Format

Keras.js uses a custom protocol buffer format binary file that is a serialization of the HDF5-format Keras model and weights file. The python/encoder.py script performs this necessary conversion.

The HDF5-format Keras model file must include both the model architecture and the weights. This is the default behavior for Keras model saving:

model.save('example.h5')

Note that when using the ModelCheckpoint callback, save_weights_only must not be set to True (default is False).

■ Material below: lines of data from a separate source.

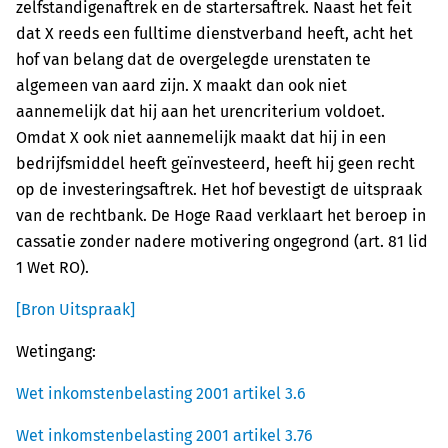
zelfstandigenaftrek en de startersaftrek. Naast het feit
dat X reeds een fulltime dienstverband heeft, acht het
hof van belang dat de overgelegde urenstaten te
algemeen van aard zijn. X maakt dan ook niet
aannemelijk dat hij aan het urencriterium voldoet.
Omdat X ook niet aannemelijk maakt dat hij in een
bedrijfsmiddel heeft geïnvesteerd, heeft hij geen recht
op de investeringsaftrek. Het hof bevestigt de uitspraak
van de rechtbank. De Hoge Raad verklaart het beroep in
cassatie zonder nadere motivering ongegrond (art. 81 lid
1 Wet RO).
[Bron Uitspraak]
Wetingang:
Wet inkomstenbelasting 2001 artikel 3.6
Wet inkomstenbelasting 2001 artikel 3.76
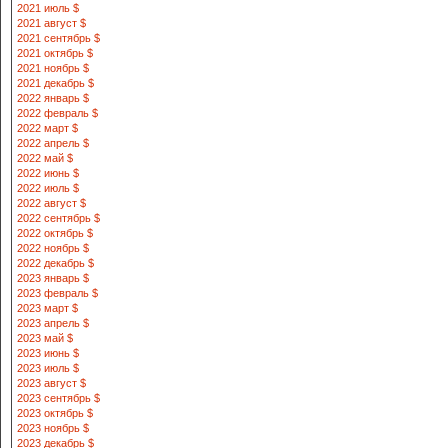
2021 июль $
2021 август $
2021 сентябрь $
2021 октябрь $
2021 ноябрь $
2021 декабрь $
2022 январь $
2022 февраль $
2022 март $
2022 апрель $
2022 май $
2022 июнь $
2022 июль $
2022 август $
2022 сентябрь $
2022 октябрь $
2022 ноябрь $
2022 декабрь $
2023 январь $
2023 февраль $
2023 март $
2023 апрель $
2023 май $
2023 июнь $
2023 июль $
2023 август $
2023 сентябрь $
2023 октябрь $
2023 ноябрь $
2023 декабрь $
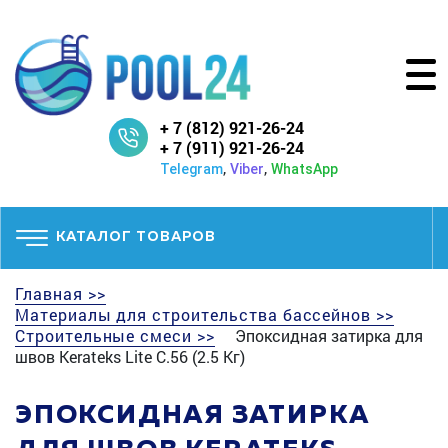
+ 7 (812) 921-26-24
+ 7 (911) 921-26-24
,
,
Telegram
Viber
WhatsApp
КАТАЛОГ ТОВАРОВ
Главная >>
Материалы для строительства бассейнов >>
Строительные смеси >>
Эпоксидная затирка для
швов Kerateks Lite С.56 (2.5 Кг)
ЭПОКСИДНАЯ ЗАТИРКА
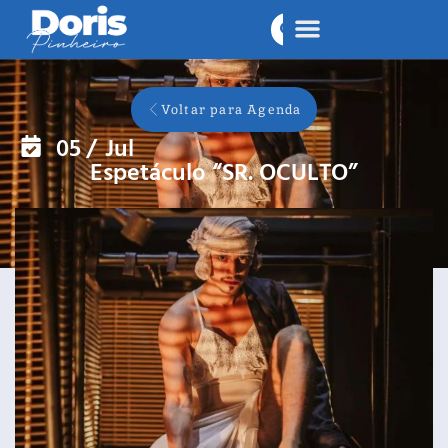
Voltar para Agenda
05
/
Jul
Espetáculo “SR. OCULTO”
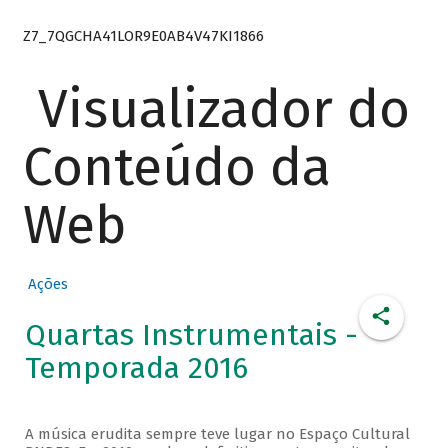
Z7_7QGCHA41LOR9E0AB4V47KI1866
Visualizador do
Conteúdo da
Web
Ações
Quartas Instrumentais -
Temporada 2016
A música erudita sempre teve lugar no Espaço Cultural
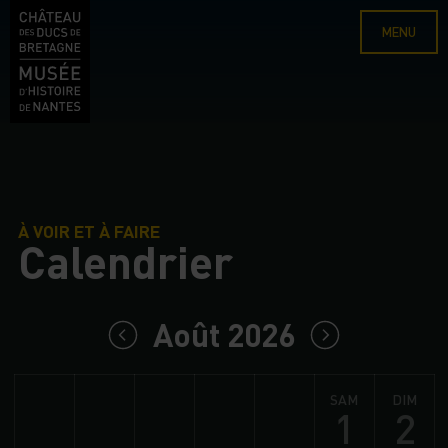
MENU
À VOIR ET À FAIRE
Calendrier
Août 2026
SAM
DIM
1
2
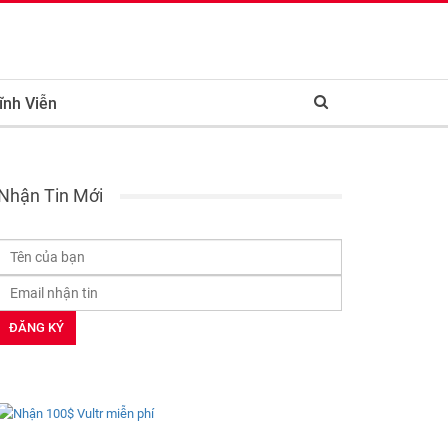
ĩnh Viễn
Nhận Tin Mới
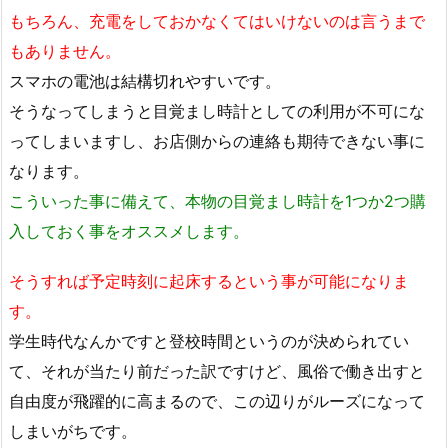
もちろん、充電をしておかなくてはいけないのは言うまで
もありません。
スマホの電池は結構切れやすいです。
そうなってしまうと目覚まし時計としての利用が不可にな
ってしまいますし、お店側からの連絡も期待できない事に
なります。
こういった事に備えて、本物の目覚まし時計を1つか2つ購
入しておく事をオススメします。
そうすれば予定時刻に起床するという事が可能になりま
す。
学生時代なんかですと登校時間というのが決められてい
て、それが当たり前だった訳ですけど、風俗で働き出すと
自由度が飛躍的に高まるので、この辺りがルーズになって
しまいがちです。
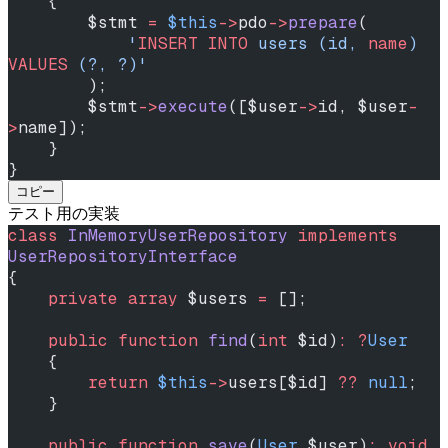
    {
        $stmt 
=
 $this
->
pdo
->
prepare
(
            '
INSERT INTO
 users (id, 
name
) 
VALUES
 (?, ?)'
        );
        $stmt
->
execute
([$user
->
id, $user
-
>
name]);
    }
}
コピー
テスト用の実装
class
 InMemoryUserRepository
 implements
UserRepositoryInterface
{
    private
 array
 $users 
=
 [];
    public
 function
 find
(
int
 $id)
:
 ?
User
    {
        return
 $this
->
users[$id] 
??
 null
;
    }
    public
 function
 save
(
User
 $user)
:
 void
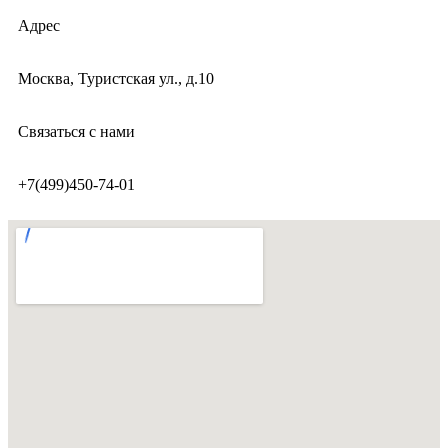
Адрес
Москва, Туристская ул., д.10
Связаться с нами
+7(499)450-74-01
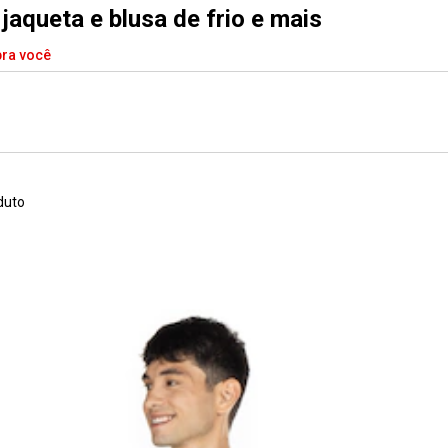
jaqueta e blusa de frio e mais
pra você
duto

Works for both Keras Model and Sequential classes:

model = Sequential()
model.add(...)
...
...
model = Model(inputs=..., outputs=...)

Requirements

  • NumPy
  • h5py
  • protobuf 3.4+

Running the script

From the python/ directory:

./encoder.py --help
usage: encoder.py [-h] [-n NAME] [-q] hdf5_model_filepath

positional arguments:
  hdf5_model_filepath

optional arguments:
  -h, --help            show this help message and exit
  -n NAME, --name NAME  model name (defaults to filename without extension if
                        not provided)
  -q, --quantize        quantize weights to 8-bit unsigned int

Example:

./encoder.py -q /path/to/model.h5

Quantization

The quantize flag enables weights-wise 8-bit uint quantization from 32-bit float, using a simple linear min/max scale calculated for every layer weights matrix. This will result in a roughly 4x reduction in the model file size. For example, the model file for Inception-V3 is reduced from 92 MB to 23 MB. Client-side, Keras.js then restores uint8-quantized weights back to float32 during model initialization.

The tradeoff, of course, is slightly reduced performance, which may or may not be perceptible depending on the model type and end application. For a study on the performance effects of quantization, this is an excellent resource.